WHAT THE TASK REQUIRES
Repeat, without any change, the entries presented below.
START RECORDED INFORMATION
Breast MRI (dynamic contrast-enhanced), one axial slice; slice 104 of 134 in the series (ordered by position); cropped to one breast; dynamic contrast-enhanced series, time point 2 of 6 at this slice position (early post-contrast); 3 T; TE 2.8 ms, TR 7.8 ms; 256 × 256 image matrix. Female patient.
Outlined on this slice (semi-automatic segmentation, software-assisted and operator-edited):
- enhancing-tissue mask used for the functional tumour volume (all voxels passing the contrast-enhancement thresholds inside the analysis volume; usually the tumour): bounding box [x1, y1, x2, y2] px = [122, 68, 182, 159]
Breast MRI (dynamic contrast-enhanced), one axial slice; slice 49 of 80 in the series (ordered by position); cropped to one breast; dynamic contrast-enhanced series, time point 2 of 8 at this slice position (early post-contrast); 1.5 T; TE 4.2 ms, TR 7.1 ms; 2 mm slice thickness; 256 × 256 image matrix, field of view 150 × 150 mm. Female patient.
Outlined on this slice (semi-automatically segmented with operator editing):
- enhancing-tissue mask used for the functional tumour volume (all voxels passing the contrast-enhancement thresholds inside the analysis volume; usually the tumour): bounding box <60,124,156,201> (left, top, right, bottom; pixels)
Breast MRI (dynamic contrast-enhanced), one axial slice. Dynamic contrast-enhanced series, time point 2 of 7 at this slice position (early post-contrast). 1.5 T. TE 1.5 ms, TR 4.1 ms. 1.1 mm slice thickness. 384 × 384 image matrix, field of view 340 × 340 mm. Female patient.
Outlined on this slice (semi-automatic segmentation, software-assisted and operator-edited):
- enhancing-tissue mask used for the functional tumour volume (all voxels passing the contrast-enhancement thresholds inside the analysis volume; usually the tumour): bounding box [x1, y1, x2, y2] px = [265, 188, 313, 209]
END RECORDED INFORMATION
EXPECTED ANSWER
Breast MRI (dynamic contrast-enhanced), one axial slice; slice 104 of 134 in the series (ordered by position); cropped to one breast; dynamic contrast-enhanced series, time point 2 of 6 at this slice position (early post-contrast); 3 T; TE 2.8 ms, TR 7.8 ms; 256 × 256 image matrix. Female patient.
Outlined on this slice (semi-automatic segmentation, software-assisted and operator-edited):
- enhancing-tissue mask used for the functional tumour volume (all voxels passing the contrast-enhancement thresholds inside the analysis volume; usually the tumour): bounding box [x1, y1, x2, y2] px = [122, 68, 182, 159]
Breast MRI (dynamic contrast-enhanced), one axial slice; slice 49 of 80 in the series (ordered by position); cropped to one breast; dynamic contrast-enhanced series, time point 2 of 8 at this slice position (early post-contrast); 1.5 T; TE 4.2 ms, TR 7.1 ms; 2 mm slice thickness; 256 × 256 image matrix, field of view 150 × 150 mm. Female patient.
Outlined on this slice (semi-automatically segmented with operator editing):
- enhancing-tissue mask used for the functional tumour volume (all voxels passing the contrast-enhancement thresholds inside the analysis volume; usually the tumour): bounding box <60,124,156,201> (left, top, right, bottom; pixels)
Breast MRI (dynamic contrast-enhanced), one axial slice. Dynamic contrast-enhanced series, time point 2 of 7 at this slice position (early post-contrast). 1.5 T. TE 1.5 ms, TR 4.1 ms. 1.1 mm slice thickness. 384 × 384 image matrix, field of view 340 × 340 mm. Female patient.
Outlined on this slice (semi-automatic segmentation, software-assisted and operator-edited):
- enhancing-tissue mask used for the functional tumour volume (all voxels passing the contrast-enhancement thresholds inside the analysis volume; usually the tumour): bounding box [x1, y1, x2, y2] px = [265, 188, 313, 209]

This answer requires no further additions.